Esta estação de tratamento vai permitir, numa primeira fase, 16 milhões de metros cúbicos adicionais por via de água dessali-nizada – o que curiosamente é o montante de água que todo o Algarve perde. Nós demoramos 10 a 20 anos a reduzir perdas de 45% para 10%. Como é que agora, em um, dois, três anos, admitindo que o Algarve está em risco, vamos buscar estes 16 milhões? A nossa visão tem a ver com o que poderíamos chamar de mix hídrico, que significa que para estar seguro tenho de reutilizar água, tenho de reduzir perdas e de fazer uma boa gestão das barragens – porque só assim é que se consegue satisfazer as necessidades de consumo humano, por um lado, e da atividade económica, por outro, já que o Algarve tem uma atividade enorme no turismo e agricultura. Para satisfazer todos estes usos numa zona de alto stress hídrico, temos de ter a possibilidade de recorrer a várias fontes. Ou seja, é inviável resolver o problema só através da redução das perdas de água, especialmente na situação em que se encontra.
E esta água dessalinizada será mais cara?
O custo de não ter água para proporcionar o desenvolvimento destas atividades económicas é muito maior do que o aumento do custo de água que vai resultar, obviamente, deste mix hídrico.

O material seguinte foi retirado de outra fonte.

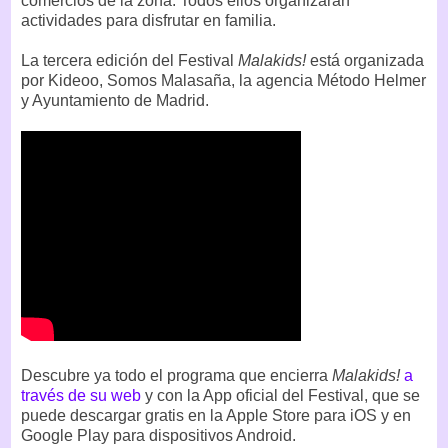
comercios de la zona. Todos ellos organizarán
actividades para disfrutar en familia.
La tercera edición del Festival
Malakids!
está organizada
por Kideoo, Somos Malasaña, la agencia Método Helmer
y Ayuntamiento de Madrid.
Descubre ya todo el programa que encierra
Malakids!
a
través de su web
y con la App oficial del Festival, que se
puede descargar gratis en la Apple Store para iOS y en
Google Play para dispositivos Android.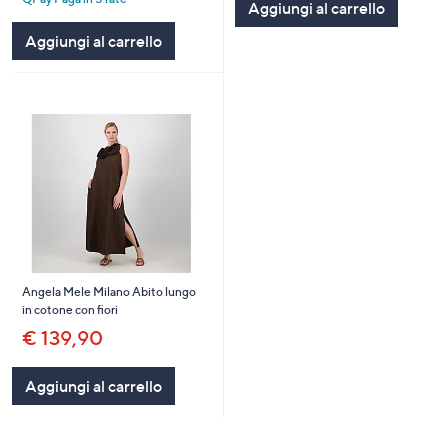
Aggiungi al carrello
Stars
Aggiungi al carrello
Angela Mele Milano Abito lungo
in cotone con fiori
€ 139,90
Aggiungi al carrello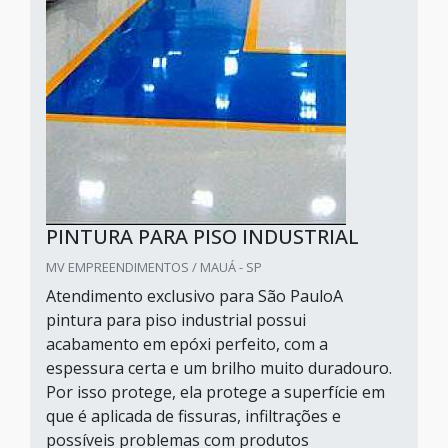
PINTURA PARA PISO INDUSTRIAL
MV EMPREENDIMENTOS / MAUÁ - SP
Atendimento exclusivo para São PauloA
pintura para piso industrial possui
acabamento em epóxi perfeito, com a
espessura certa e um brilho muito duradouro.
Por isso protege, ela protege a superfície em
que é aplicada de fissuras, infiltrações e
possíveis problemas com produtos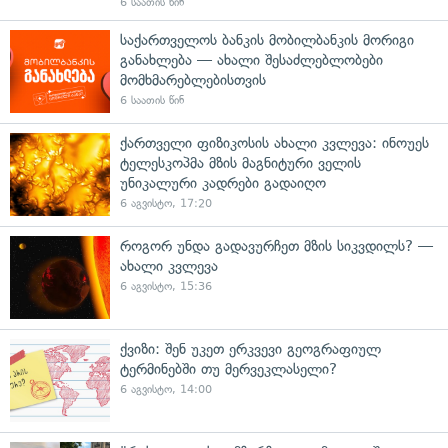
6 საათის წინ
საქართველოს ბანკის მობილბანკის მორიგი
განახლება — ახალი შესაძლებლობები
მომხმარებლებისთვის
6 საათის წინ
ქართველი ფიზიკოსის ახალი კვლევა: ინოუეს
ტელესკოპმა მზის მაგნიტური ველის
უნიკალური კადრები გადაიღო
6 აგვისტო, 17:20
როგორ უნდა გადავურჩეთ მზის სიკვდილს? —
ახალი კვლევა
6 აგვისტო, 15:36
ქვიზი: შენ უკეთ ერკვევი გეოგრაფიულ
ტერმინებში თუ მერვეკლასელი?
6 აგვისტო, 14:00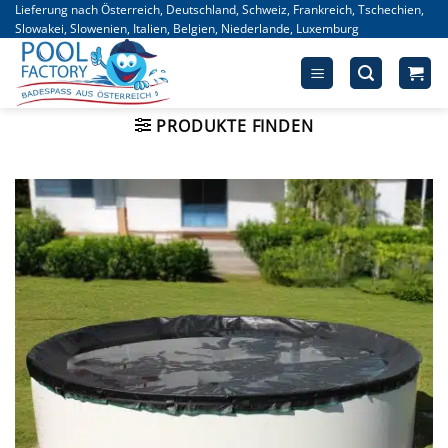
Zum
Lieferung nach Österreich, Deutschland, Schweiz, Frankreich, Tschechien,
Slowakei, Slowenien, Italien, Belgien, Niederlande, Luxemburg
Inhalt
springen
PRODUKTE FINDEN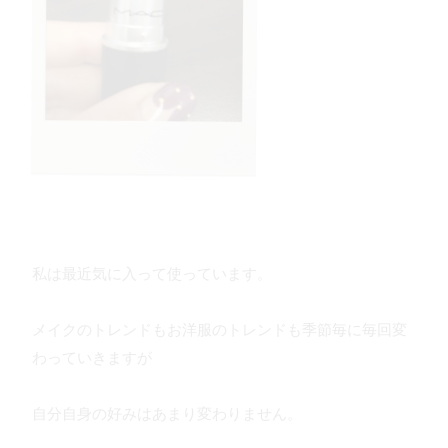
私は最近気に入って使っています。
メイクのトレンドもお洋服のトレンドも季節毎に毎回変
わっていきますが
自分自身の好みはあまり変わりません。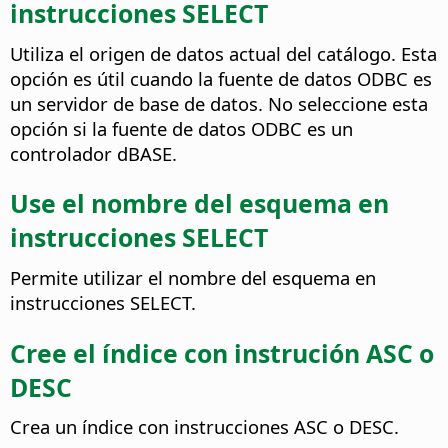
instrucciones SELECT
Utiliza el origen de datos actual del catálogo. Esta
opción es útil cuando la fuente de datos ODBC es
un servidor de base de datos. No seleccione esta
opción si la fuente de datos ODBC es un
controlador dBASE.
Use el nombre del esquema en
instrucciones SELECT
Permite utilizar el nombre del esquema en
instrucciones SELECT.
Cree el índice con instrución ASC o
DESC
Crea un índice con instrucciones ASC o DESC.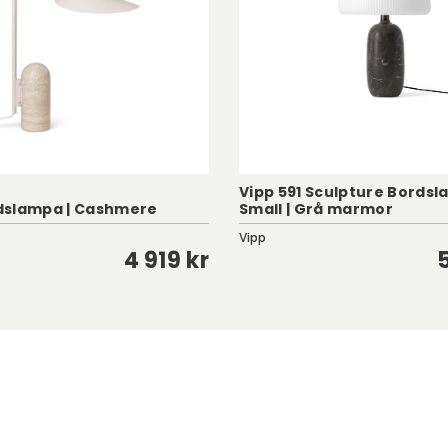
Vipp 591 Sculpture Bordsl
dslampa | Cashmere
Small | Grå marmor
Vipp
4 919 kr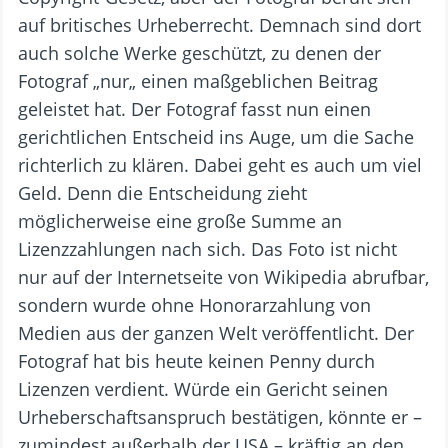
auf britisches Urheberrecht. Demnach sind dort
auch solche Werke geschützt, zu denen der
Fotograf „nur„ einen maßgeblichen Beitrag
geleistet hat. Der Fotograf fasst nun einen
gerichtlichen Entscheid ins Auge, um die Sache
richterlich zu klären. Dabei geht es auch um viel
Geld. Denn die Entscheidung zieht
möglicherweise eine große Summe an
Lizenzzahlungen nach sich. Das Foto ist nicht
nur auf der Internetseite von Wikipedia abrufbar,
sondern wurde ohne Honorarzahlung von
Medien aus der ganzen Welt veröffentlicht. Der
Fotograf hat bis heute keinen Penny durch
Lizenzen verdient. Würde ein Gericht seinen
Urheberschaftsanspruch bestätigen, könnte er –
zumindest außerhalb der USA – kräftig an den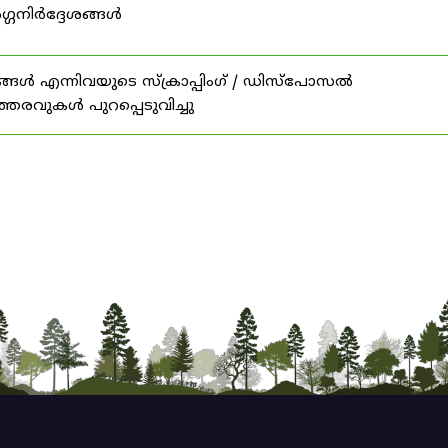
ഗ്ഗനിർദ്ദേശങ്ങൾ
ങൾ എന്നിവയുടെ സ്‌ക്രാപ്പിംഗ് / ഡിസ്‌പോസൽ
ത്തരവുകൾ പുറപ്പെടുവിച്ചു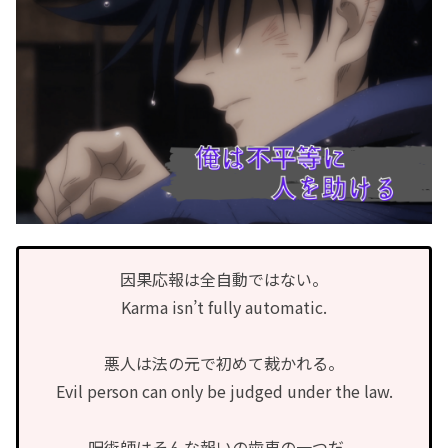
因果応報は全自動ではない。
Karma isn’t fully automatic.
悪人は法の元で初めて裁かれる。
Evil person can only be judged under the law.
呪術師はそんな報いの歯車の一つだ。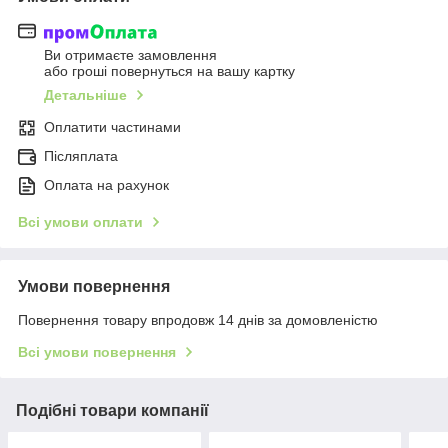
Ви отримаєте замовлення
або гроші повернуться на вашу картку
Детальніше
Оплатити частинами
Післяплата
Оплата на рахунок
Всі умови оплати
Умови повернення
Повернення товару впродовж 14 днів за домовленістю
Всі умови повернення
Подібні товари компанії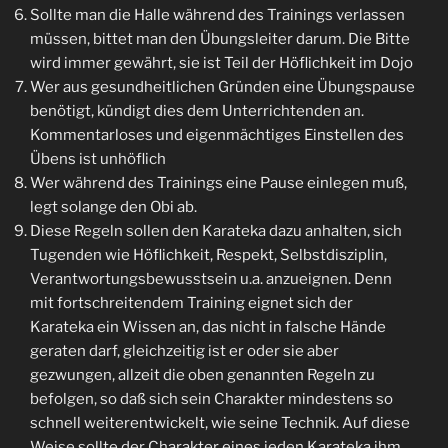
Sollte man die Halle während des Trainings verlassen
müssen, bittet man den Übungsleiter darum. Die Bitte
wird immer gewährt, sie ist Teil der Höflichkeit im Dojo
Wer aus gesundheitlichen Gründen eine Übungspause
benötigt, kündigt dies dem Unterrichtenden an.
Kommentarloses und eigenmächtiges Einstellen des
Übens ist unhöflich
Wer während des Trainings eine Pause einlegen muß,
legt solange den Obi ab.
Diese Regeln sollen den Karateka dazu anhalten, sich
Tugenden wie Höflichkeit, Respekt, Selbstdisziplin,
Verantwortungsbewusstsein u.a. anzueignen. Denn
mit fortschreitendem Training eignet sich der
Karateka ein Wissen an, das nicht in falsche Hände
geraten darf, gleichzeitig ist er oder sie aber
gezwungen, allzeit die oben genannten Regeln zu
befolgen, so daß sich sein Charakter mindestens so
schnell weiterentwickelt, wie seine Technik. Auf diese
Weise sollte der Charakter eines jeden Karateka ihm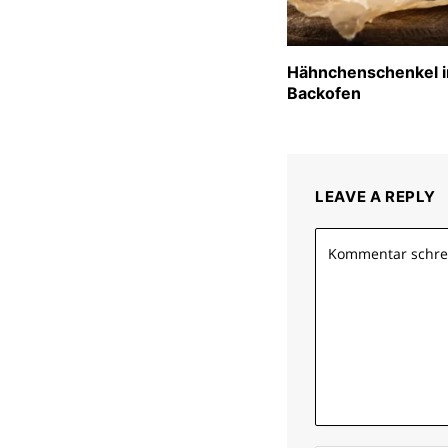
Hähnchenschenkel 
Backofen
LEAVE A REPLY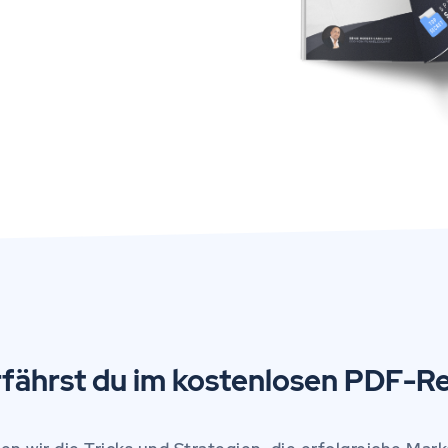
fährst du im kostenlosen PDF-Re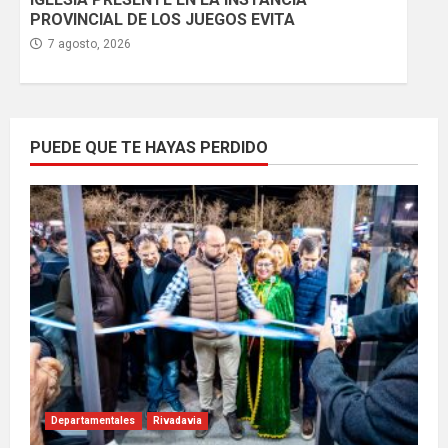
PROVINCIAL DE LOS JUEGOS EVITA
7 agosto, 2026
PUEDE QUE TE HAYAS PERDIDO
Departamentales
Rivadavia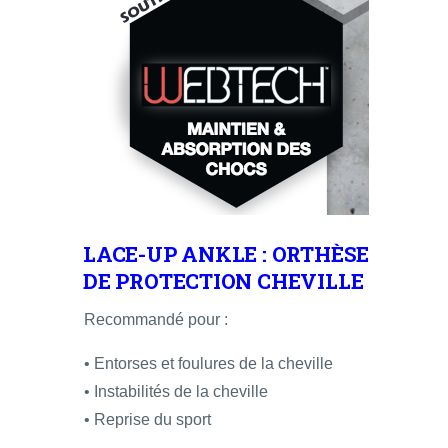
LACE-UP ANKLE : ORTHÈSE
DE PROTECTION CHEVILLE
Recommandé pour :
• Entorses et foulures de la cheville
• Instabilités de la cheville
• Reprise du sport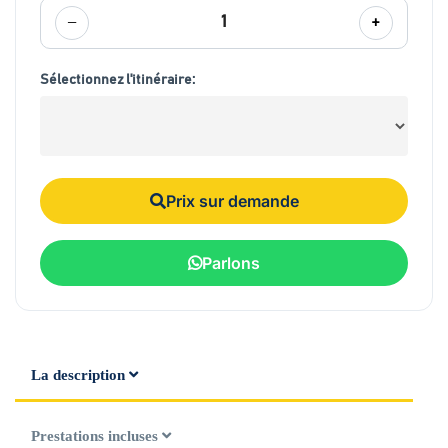
−
+
1
Sélectionnez l'itinéraire:
Prix sur demande
Parlons
La description
Prestations incluses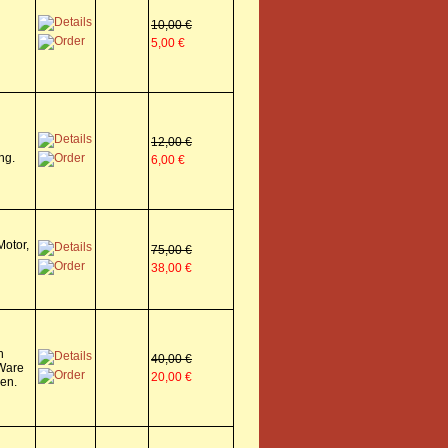
10,00 €
5,00 €
12,00 €
ng.
6,00 €
otor,
75,00 €
38,00 €
h
40,00 €
-Ware
20,00 €
en.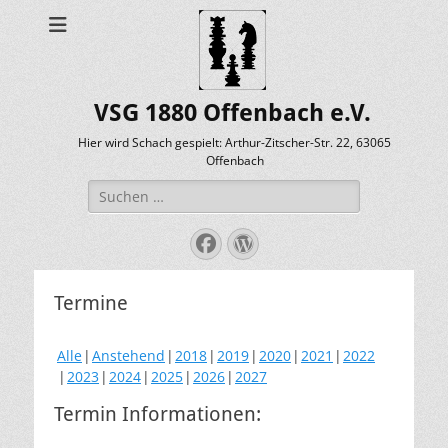
VSG 1880 Offenbach e.V.
Hier wird Schach gespielt: Arthur-Zitscher-Str. 22, 63065
Offenbach
Suche
nach:
Facebook
WordPress
Termine
Alle
Anstehend
2018
2019
2020
2021
2022
2023
2024
2025
2026
2027
Termin Informationen: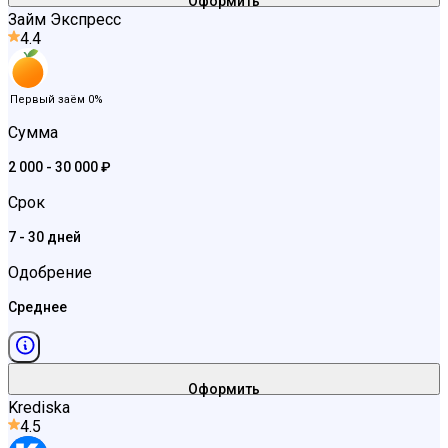
Оформить
Займ Экспресс
4.4
Первый заём 0%
Сумма
2 000 - 30 000 ₽
Срок
7 - 30 дней
Одобрение
Среднее
Оформить
Krediska
4.5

É inviável pensarmos como conseguir reutilizar a água toda, porque isso implicava ter redes paralelas, e é inviável pensar que os municípios vão reduzir 30% das suas perdas.
Qual será o destino dessa água: apenas consumo humano ou servirá também o turismo e a agricultura?
Essa questão será da responsabilidade da Águas do Algarve, que será o distribuidor em alta, portanto não me posso pronunciar sobre como é que esse mix será feito.
Mas será pertinente usar essa água para regar campos de golfe, por exemplo?
Em teoria, a água será toda a mesma, há um mix e há que majorar a questão do preço. Um campo de golfe também terá direito a esta água, desde que se satisfaçam as necessidades e não se ponha em perigo o consumo humano. Se estamos a apostar no turismo e no crescimento das atividades económicas, precisamos de água. Com a dessalinizadora, esse modelo de desenvolvimento económico do Algarve pode prosseguir, satisfazendo o turismo, satisfazendo o consumo humano, e a agricultura, desde que não seja posta em causa a quantidade de água. Uma das preocupações com a dessalinização era o impacto ambiental que a mesma traria. Isto foi amplamente discutido.
E o tempo de construção, que é de 2 a 3 anos, considera que é um tempo recorde para poder fazer isto?
Sim, é um tempo recorde e já assim é apertado. Tudo isto foi feito com as restrições ao nível do financiamento do PRR, portanto todo este projeto atrasou. Mas como se costuma dizer, mais vale tarde do que nunca.
Se o Algarve voltar a passar por um stress hídrico nos próximos tempos, será ainda mais urgente este projeto começar a funcionar?
Provavelmente, quando acontecer outra seca, as pessoas que criticaram o projeto vão entender as suas mais-valias.